• Stored data entries:
----------------------------------------

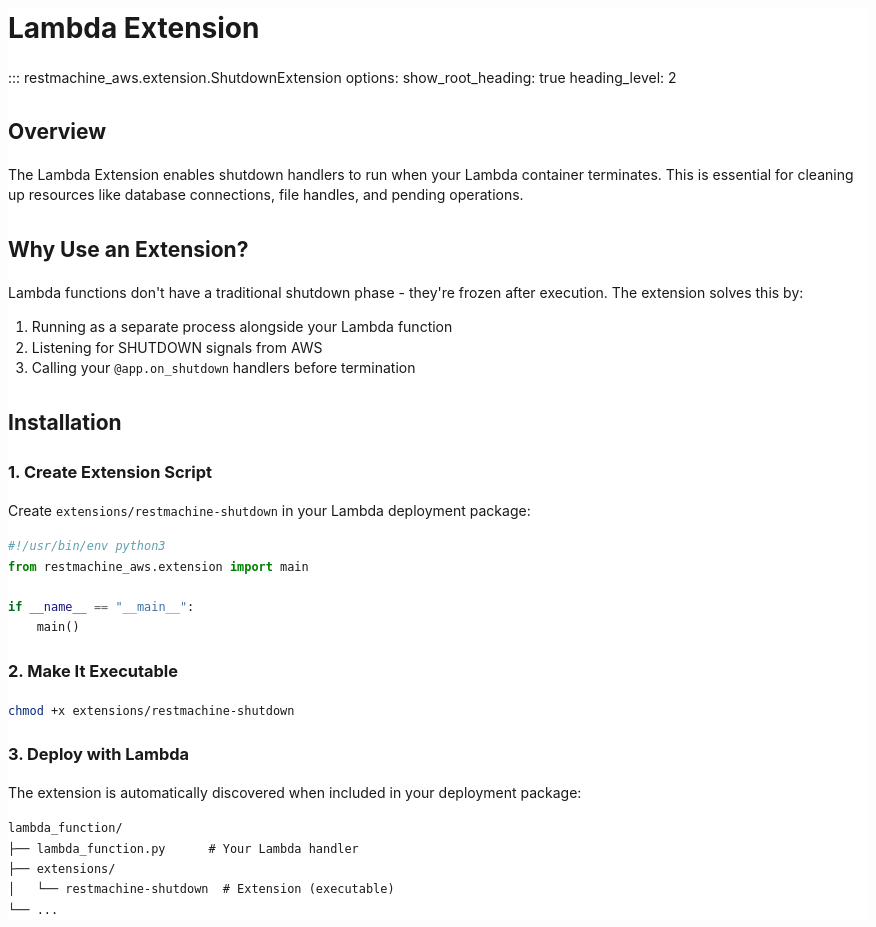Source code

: # Lambda Extension

::: restmachine_aws.extension.ShutdownExtension
    options:
      show_root_heading: true
      heading_level: 2

## Overview

The Lambda Extension enables shutdown handlers to run when your Lambda container terminates. This is essential for cleaning up resources like database connections, file handles, and pending operations.

## Why Use an Extension?

Lambda functions don't have a traditional shutdown phase - they're frozen after execution. The extension solves this by:

1. Running as a separate process alongside your Lambda function
2. Listening for SHUTDOWN signals from AWS
3. Calling your `@app.on_shutdown` handlers before termination

## Installation

### 1. Create Extension Script

Create `extensions/restmachine-shutdown` in your Lambda deployment package:

```python
#!/usr/bin/env python3
from restmachine_aws.extension import main

if __name__ == "__main__":
    main()
```

### 2. Make It Executable

```bash
chmod +x extensions/restmachine-shutdown
```

### 3. Deploy with Lambda

The extension is automatically discovered when included in your deployment package:

```
lambda_function/
├── lambda_function.py      # Your Lambda handler
├── extensions/
│   └── restmachine-shutdown  # Extension (executable)
└── ...
```
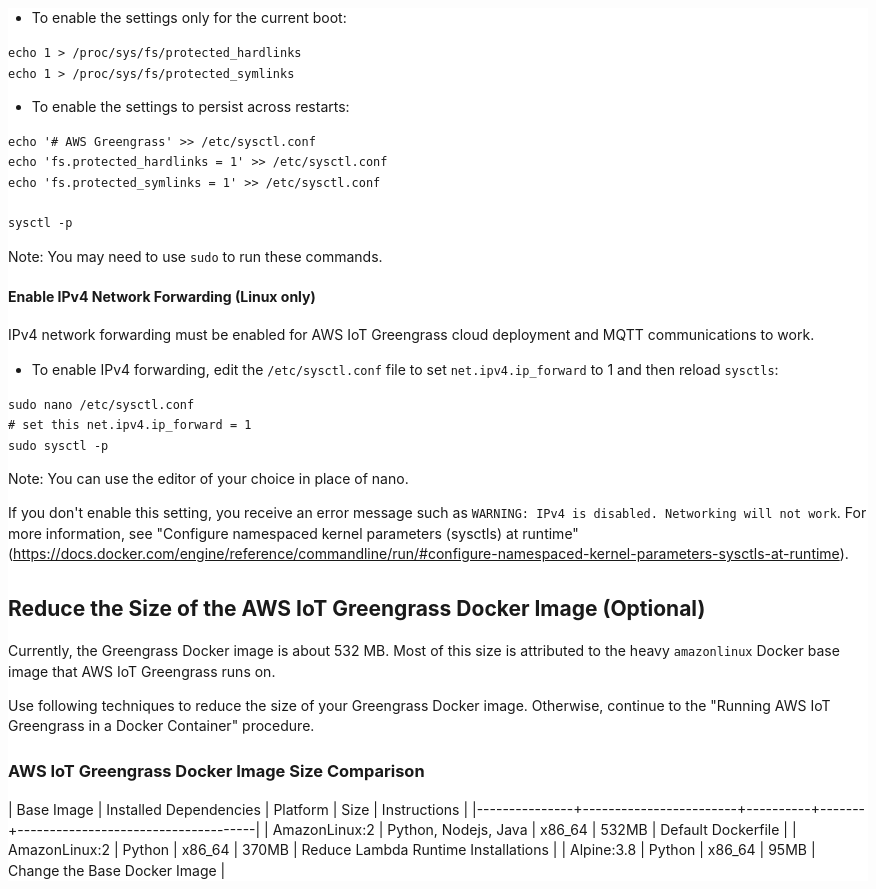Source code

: * To enable the settings only for the current boot:

```
echo 1 > /proc/sys/fs/protected_hardlinks
echo 1 > /proc/sys/fs/protected_symlinks
```

* To enable the settings to persist across restarts:

```
echo '# AWS Greengrass' >> /etc/sysctl.conf
echo 'fs.protected_hardlinks = 1' >> /etc/sysctl.conf
echo 'fs.protected_symlinks = 1' >> /etc/sysctl.conf

sysctl -p
```

Note: You may need to use ```sudo``` to run these commands.

#### Enable IPv4 Network Forwarding (Linux only)
IPv4 network forwarding must be enabled for AWS IoT Greengrass cloud deployment and MQTT communications to work.

* To enable IPv4 forwarding, edit the ```/etc/sysctl.conf``` file to set ```net.ipv4.ip_forward``` to 1 and then reload ```sysctls```:

```
sudo nano /etc/sysctl.conf
# set this net.ipv4.ip_forward = 1
sudo sysctl -p
```
Note: You can use the editor of your choice in place of nano.

If you don't enable this setting, you receive an error message such as ```WARNING: IPv4 is disabled. Networking will not work```. For more information, see "Configure namespaced kernel parameters (sysctls) at runtime" (https://docs.docker.com/engine/reference/commandline/run/#configure-namespaced-kernel-parameters-sysctls-at-runtime).

## Reduce the Size of the AWS IoT Greengrass Docker Image (Optional)
Currently, the Greengrass Docker image is about 532 MB. Most of this size is attributed to the heavy ```amazonlinux``` Docker base image that AWS IoT Greengrass runs on. 

Use following techniques to reduce the size of your Greengrass Docker image. Otherwise, continue to the "Running AWS IoT Greengrass in a Docker Container" procedure.

### AWS IoT Greengrass Docker Image Size Comparison 
 
| Base Image    | Installed Dependencies | Platform | Size  | Instructions                        |
|---------------+------------------------+----------+-------+-------------------------------------|
| AmazonLinux:2 | Python, Nodejs, Java   | x86_64   | 532MB | Default Dockerfile                  |
| AmazonLinux:2 | Python                 | x86_64   | 370MB | Reduce Lambda Runtime Installations |
| Alpine:3.8    | Python                 | x86_64   | 95MB  | Change the Base Docker Image        |
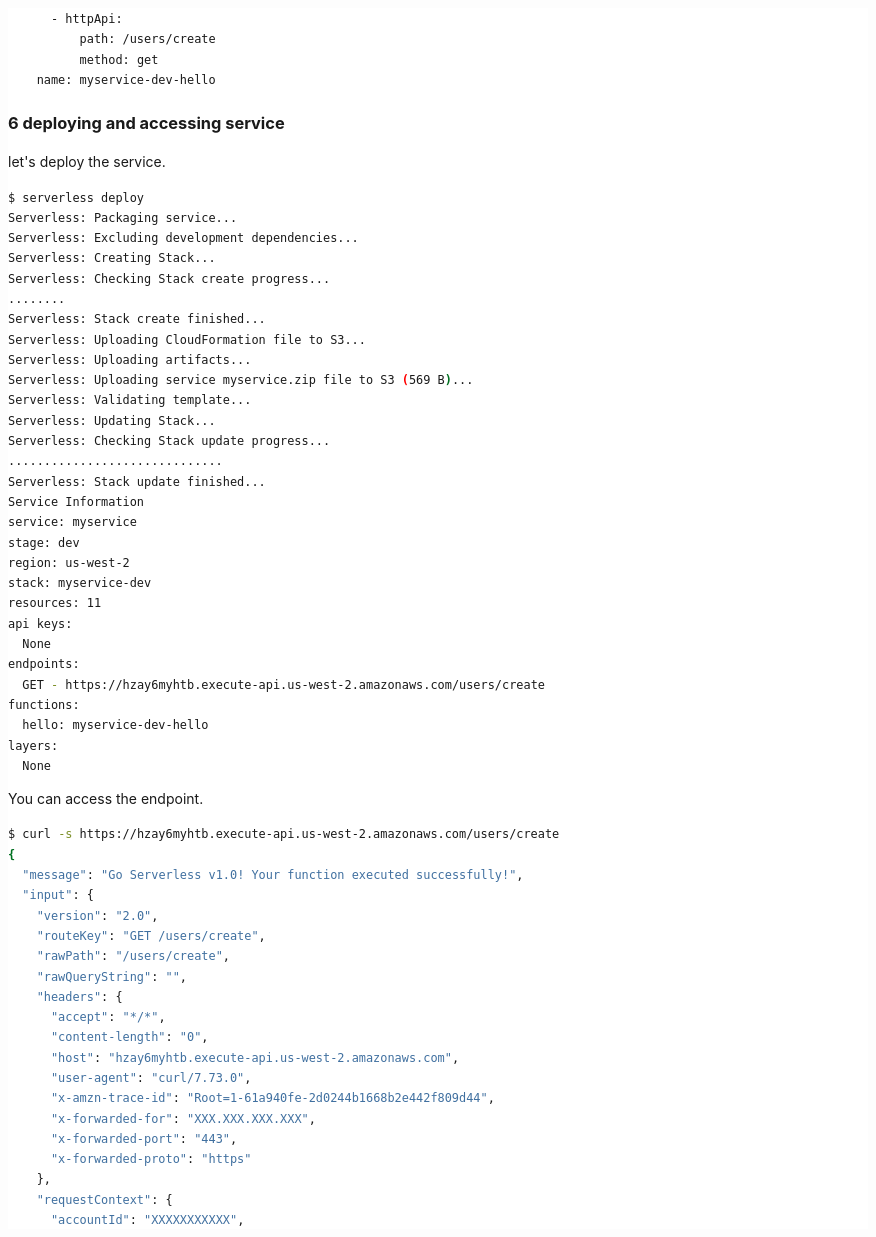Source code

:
 ```bash
      - httpApi:
          path: /users/create
          method: get
    name: myservice-dev-hello
```

### 6 deploying and accessing service

let's deploy the service.

```bash
$ serverless deploy
Serverless: Packaging service...
Serverless: Excluding development dependencies...
Serverless: Creating Stack...
Serverless: Checking Stack create progress...
........
Serverless: Stack create finished...
Serverless: Uploading CloudFormation file to S3...
Serverless: Uploading artifacts...
Serverless: Uploading service myservice.zip file to S3 (569 B)...
Serverless: Validating template...
Serverless: Updating Stack...
Serverless: Checking Stack update progress...
..............................
Serverless: Stack update finished...
Service Information
service: myservice
stage: dev
region: us-west-2
stack: myservice-dev
resources: 11
api keys:
  None
endpoints:
  GET - https://hzay6myhtb.execute-api.us-west-2.amazonaws.com/users/create
functions:
  hello: myservice-dev-hello
layers:
  None
```

You can access the endpoint.

```bash
$ curl -s https://hzay6myhtb.execute-api.us-west-2.amazonaws.com/users/create
{
  "message": "Go Serverless v1.0! Your function executed successfully!",
  "input": {
    "version": "2.0",
    "routeKey": "GET /users/create",
    "rawPath": "/users/create",
    "rawQueryString": "",
    "headers": {
      "accept": "*/*",
      "content-length": "0",
      "host": "hzay6myhtb.execute-api.us-west-2.amazonaws.com",
      "user-agent": "curl/7.73.0",
      "x-amzn-trace-id": "Root=1-61a940fe-2d0244b1668b2e442f809d44",
      "x-forwarded-for": "XXX.XXX.XXX.XXX",
      "x-forwarded-port": "443",
      "x-forwarded-proto": "https"
    },
    "requestContext": {
      "accountId": "XXXXXXXXXXX",
```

----------------------------------------

Take every line from the data above that holds "when" and copy it out.

The Lambda Extension enables shutdown handlers to run when your Lambda container terminates. This is essential for cleaning up resources like database connections, file handles, and pending operations.
The extension is automatically discovered when included in your deployment package:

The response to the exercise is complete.